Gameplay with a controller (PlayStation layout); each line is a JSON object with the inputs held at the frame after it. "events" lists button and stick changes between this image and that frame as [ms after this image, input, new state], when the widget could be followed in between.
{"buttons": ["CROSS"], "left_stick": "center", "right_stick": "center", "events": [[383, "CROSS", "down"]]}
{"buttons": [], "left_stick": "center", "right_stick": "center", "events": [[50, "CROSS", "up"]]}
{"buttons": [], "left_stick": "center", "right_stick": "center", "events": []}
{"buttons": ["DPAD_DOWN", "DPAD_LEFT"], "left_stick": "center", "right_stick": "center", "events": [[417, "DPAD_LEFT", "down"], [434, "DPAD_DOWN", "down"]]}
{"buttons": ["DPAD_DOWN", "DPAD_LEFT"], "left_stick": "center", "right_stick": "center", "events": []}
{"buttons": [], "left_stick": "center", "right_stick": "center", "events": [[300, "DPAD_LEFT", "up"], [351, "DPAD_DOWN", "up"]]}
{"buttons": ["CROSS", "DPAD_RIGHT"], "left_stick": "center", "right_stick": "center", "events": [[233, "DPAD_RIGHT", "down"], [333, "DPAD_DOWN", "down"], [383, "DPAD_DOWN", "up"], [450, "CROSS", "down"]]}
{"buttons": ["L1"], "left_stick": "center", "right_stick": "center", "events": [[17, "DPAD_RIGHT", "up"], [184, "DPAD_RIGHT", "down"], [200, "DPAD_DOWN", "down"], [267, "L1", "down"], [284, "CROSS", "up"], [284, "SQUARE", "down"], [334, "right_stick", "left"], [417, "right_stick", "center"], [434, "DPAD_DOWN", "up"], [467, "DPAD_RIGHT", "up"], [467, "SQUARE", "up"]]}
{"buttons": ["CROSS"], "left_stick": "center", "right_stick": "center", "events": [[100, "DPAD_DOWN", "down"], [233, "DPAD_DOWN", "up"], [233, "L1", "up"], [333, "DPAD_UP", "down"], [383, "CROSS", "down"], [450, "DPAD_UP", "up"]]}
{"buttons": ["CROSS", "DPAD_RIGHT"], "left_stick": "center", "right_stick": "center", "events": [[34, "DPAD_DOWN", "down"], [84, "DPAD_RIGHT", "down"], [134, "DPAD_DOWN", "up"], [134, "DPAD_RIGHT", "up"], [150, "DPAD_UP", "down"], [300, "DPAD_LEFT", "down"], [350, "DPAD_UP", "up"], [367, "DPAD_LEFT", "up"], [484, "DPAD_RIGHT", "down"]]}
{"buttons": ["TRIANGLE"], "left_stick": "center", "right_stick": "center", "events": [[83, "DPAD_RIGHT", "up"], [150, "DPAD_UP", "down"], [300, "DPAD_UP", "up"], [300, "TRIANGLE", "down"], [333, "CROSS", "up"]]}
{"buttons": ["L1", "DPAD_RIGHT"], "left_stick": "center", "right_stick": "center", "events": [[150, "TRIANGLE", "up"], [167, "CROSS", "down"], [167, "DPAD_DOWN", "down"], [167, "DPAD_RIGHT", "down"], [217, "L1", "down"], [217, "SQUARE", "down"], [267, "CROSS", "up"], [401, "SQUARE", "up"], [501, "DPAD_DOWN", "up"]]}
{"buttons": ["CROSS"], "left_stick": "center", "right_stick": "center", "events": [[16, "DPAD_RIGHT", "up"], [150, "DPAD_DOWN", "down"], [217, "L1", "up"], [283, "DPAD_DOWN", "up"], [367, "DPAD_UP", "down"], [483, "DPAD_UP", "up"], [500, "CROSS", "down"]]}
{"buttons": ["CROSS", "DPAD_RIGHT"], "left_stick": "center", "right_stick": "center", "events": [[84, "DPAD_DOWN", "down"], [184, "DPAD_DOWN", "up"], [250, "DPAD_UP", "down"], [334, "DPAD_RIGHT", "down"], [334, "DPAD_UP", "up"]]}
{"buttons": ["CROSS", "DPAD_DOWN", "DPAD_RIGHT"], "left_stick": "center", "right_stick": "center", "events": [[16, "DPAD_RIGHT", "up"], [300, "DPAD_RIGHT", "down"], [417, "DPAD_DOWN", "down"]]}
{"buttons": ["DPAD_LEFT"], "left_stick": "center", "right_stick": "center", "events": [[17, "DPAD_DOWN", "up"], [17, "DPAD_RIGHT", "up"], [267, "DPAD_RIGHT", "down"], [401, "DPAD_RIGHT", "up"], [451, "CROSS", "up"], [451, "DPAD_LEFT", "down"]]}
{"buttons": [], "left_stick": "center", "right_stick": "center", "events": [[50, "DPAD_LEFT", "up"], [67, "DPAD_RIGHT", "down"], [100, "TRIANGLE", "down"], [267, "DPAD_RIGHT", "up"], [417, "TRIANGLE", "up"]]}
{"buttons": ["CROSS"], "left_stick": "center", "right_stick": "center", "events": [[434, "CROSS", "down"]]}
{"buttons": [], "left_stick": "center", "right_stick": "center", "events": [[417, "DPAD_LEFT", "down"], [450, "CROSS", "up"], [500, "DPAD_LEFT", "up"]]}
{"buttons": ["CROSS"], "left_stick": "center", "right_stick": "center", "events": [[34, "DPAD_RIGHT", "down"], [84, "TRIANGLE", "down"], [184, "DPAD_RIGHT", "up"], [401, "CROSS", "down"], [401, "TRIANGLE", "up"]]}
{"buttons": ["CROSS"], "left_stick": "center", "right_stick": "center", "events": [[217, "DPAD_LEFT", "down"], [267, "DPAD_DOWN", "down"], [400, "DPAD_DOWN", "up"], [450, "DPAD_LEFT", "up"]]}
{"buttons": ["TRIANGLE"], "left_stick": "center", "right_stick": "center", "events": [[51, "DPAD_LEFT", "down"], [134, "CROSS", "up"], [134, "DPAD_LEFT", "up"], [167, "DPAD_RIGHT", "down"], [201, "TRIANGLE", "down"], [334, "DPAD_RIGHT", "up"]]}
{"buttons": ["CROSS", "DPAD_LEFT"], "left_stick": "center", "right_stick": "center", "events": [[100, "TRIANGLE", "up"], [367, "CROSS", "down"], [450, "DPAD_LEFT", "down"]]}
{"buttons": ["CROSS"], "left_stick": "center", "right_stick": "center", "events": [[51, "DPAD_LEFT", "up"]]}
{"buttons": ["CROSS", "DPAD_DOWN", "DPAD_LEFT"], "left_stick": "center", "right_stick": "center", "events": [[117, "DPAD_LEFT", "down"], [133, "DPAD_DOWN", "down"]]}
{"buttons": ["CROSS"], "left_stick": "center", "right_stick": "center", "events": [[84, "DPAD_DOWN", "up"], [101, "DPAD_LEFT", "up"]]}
━━━
| What to work on |
What you return must match the listing exactly, line for line.

| Answer for the task |
Gameplay with a controller (PlayStation layout); each line is a JSON object with the inputs held at the frame after it. "events" lists button and stick changes between this image and that frame as [ms after this image, input, new state], when the widget could be followed in between.
{"buttons": ["CROSS"], "left_stick": "center", "right_stick": "center", "events": [[383, "CROSS", "down"]]}
{"buttons": [], "left_stick": "center", "right_stick": "center", "events": [[50, "CROSS", "up"]]}
{"buttons": [], "left_stick": "center", "right_stick": "center", "events": []}
{"buttons": ["DPAD_DOWN", "DPAD_LEFT"], "left_stick": "center", "right_stick": "center", "events": [[417, "DPAD_LEFT", "down"], [434, "DPAD_DOWN", "down"]]}
{"buttons": ["DPAD_DOWN", "DPAD_LEFT"], "left_stick": "center", "right_stick": "center", "events": []}
{"buttons": [], "left_stick": "center", "right_stick": "center", "events": [[300, "DPAD_LEFT", "up"], [351, "DPAD_DOWN", "up"]]}
{"buttons": ["CROSS", "DPAD_RIGHT"], "left_stick": "center", "right_stick": "center", "events": [[233, "DPAD_RIGHT", "down"], [333, "DPAD_DOWN", "down"], [383, "DPAD_DOWN", "up"], [450, "CROSS", "down"]]}
{"buttons": ["L1"], "left_stick": "center", "right_stick": "center", "events": [[17, "DPAD_RIGHT", "up"], [184, "DPAD_RIGHT", "down"], [200, "DPAD_DOWN", "down"], [267, "L1", "down"], [284, "CROSS", "up"], [284, "SQUARE", "down"], [334, "right_stick", "left"], [417, "right_stick", "center"], [434, "DPAD_DOWN", "up"], [467, "DPAD_RIGHT", "up"], [467, "SQUARE", "up"]]}
{"buttons": ["CROSS"], "left_stick": "center", "right_stick": "center", "events": [[100, "DPAD_DOWN", "down"], [233, "DPAD_DOWN", "up"], [233, "L1", "up"], [333, "DPAD_UP", "down"], [383, "CROSS", "down"], [450, "DPAD_UP", "up"]]}
{"buttons": ["CROSS", "DPAD_RIGHT"], "left_stick": "center", "right_stick": "center", "events": [[34, "DPAD_DOWN", "down"], [84, "DPAD_RIGHT", "down"], [134, "DPAD_DOWN", "up"], [134, "DPAD_RIGHT", "up"], [150, "DPAD_UP", "down"], [300, "DPAD_LEFT", "down"], [350, "DPAD_UP", "up"], [367, "DPAD_LEFT", "up"], [484, "DPAD_RIGHT", "down"]]}
{"buttons": ["TRIANGLE"], "left_stick": "center", "right_stick": "center", "events": [[83, "DPAD_RIGHT", "up"], [150, "DPAD_UP", "down"], [300, "DPAD_UP", "up"], [300, "TRIANGLE", "down"], [333, "CROSS", "up"]]}
{"buttons": ["L1", "DPAD_RIGHT"], "left_stick": "center", "right_stick": "center", "events": [[150, "TRIANGLE", "up"], [167, "CROSS", "down"], [167, "DPAD_DOWN", "down"], [167, "DPAD_RIGHT", "down"], [217, "L1", "down"], [217, "SQUARE", "down"], [267, "CROSS", "up"], [401, "SQUARE", "up"], [501, "DPAD_DOWN", "up"]]}
{"buttons": ["CROSS"], "left_stick": "center", "right_stick": "center", "events": [[16, "DPAD_RIGHT", "up"], [150, "DPAD_DOWN", "down"], [217, "L1", "up"], [283, "DPAD_DOWN", "up"], [367, "DPAD_UP", "down"], [483, "DPAD_UP", "up"], [500, "CROSS", "down"]]}
{"buttons": ["CROSS", "DPAD_RIGHT"], "left_stick": "center", "right_stick": "center", "events": [[84, "DPAD_DOWN", "down"], [184, "DPAD_DOWN", "up"], [250, "DPAD_UP", "down"], [334, "DPAD_RIGHT", "down"], [334, "DPAD_UP", "up"]]}
{"buttons": ["CROSS", "DPAD_DOWN", "DPAD_RIGHT"], "left_stick": "center", "right_stick": "center", "events": [[16, "DPAD_RIGHT", "up"], [300, "DPAD_RIGHT", "down"], [417, "DPAD_DOWN", "down"]]}
{"buttons": ["DPAD_LEFT"], "left_stick": "center", "right_stick": "center", "events": [[17, "DPAD_DOWN", "up"], [17, "DPAD_RIGHT", "up"], [267, "DPAD_RIGHT", "down"], [401, "DPAD_RIGHT", "up"], [451, "CROSS", "up"], [451, "DPAD_LEFT", "down"]]}
{"buttons": [], "left_stick": "center", "right_stick": "center", "events": [[50, "DPAD_LEFT", "up"], [67, "DPAD_RIGHT", "down"], [100, "TRIANGLE", "down"], [267, "DPAD_RIGHT", "up"], [417, "TRIANGLE", "up"]]}
{"buttons": ["CROSS"], "left_stick": "center", "right_stick": "center", "events": [[434, "CROSS", "down"]]}
{"buttons": [], "left_stick": "center", "right_stick": "center", "events": [[417, "DPAD_LEFT", "down"], [450, "CROSS", "up"], [500, "DPAD_LEFT", "up"]]}
{"buttons": ["CROSS"], "left_stick": "center", "right_stick": "center", "events": [[34, "DPAD_RIGHT", "down"], [84, "TRIANGLE", "down"], [184, "DPAD_RIGHT", "up"], [401, "CROSS", "down"], [401, "TRIANGLE", "up"]]}
{"buttons": ["CROSS"], "left_stick": "center", "right_stick": "center", "events": [[217, "DPAD_LEFT", "down"], [267, "DPAD_DOWN", "down"], [400, "DPAD_DOWN", "up"], [450, "DPAD_LEFT", "up"]]}
{"buttons": ["TRIANGLE"], "left_stick": "center", "right_stick": "center", "events": [[51, "DPAD_LEFT", "down"], [134, "CROSS", "up"], [134, "DPAD_LEFT", "up"], [167, "DPAD_RIGHT", "down"], [201, "TRIANGLE", "down"], [334, "DPAD_RIGHT", "up"]]}
{"buttons": ["CROSS", "DPAD_LEFT"], "left_stick": "center", "right_stick": "center", "events": [[100, "TRIANGLE", "up"], [367, "CROSS", "down"], [450, "DPAD_LEFT", "down"]]}
{"buttons": ["CROSS"], "left_stick": "center", "right_stick": "center", "events": [[51, "DPAD_LEFT", "up"]]}
{"buttons": ["CROSS", "DPAD_DOWN", "DPAD_LEFT"], "left_stick": "center", "right_stick": "center", "events": [[117, "DPAD_LEFT", "down"], [133, "DPAD_DOWN", "down"]]}
{"buttons": ["CROSS"], "left_stick": "center", "right_stick": "center", "events": [[84, "DPAD_DOWN", "up"], [101, "DPAD_LEFT", "up"]]}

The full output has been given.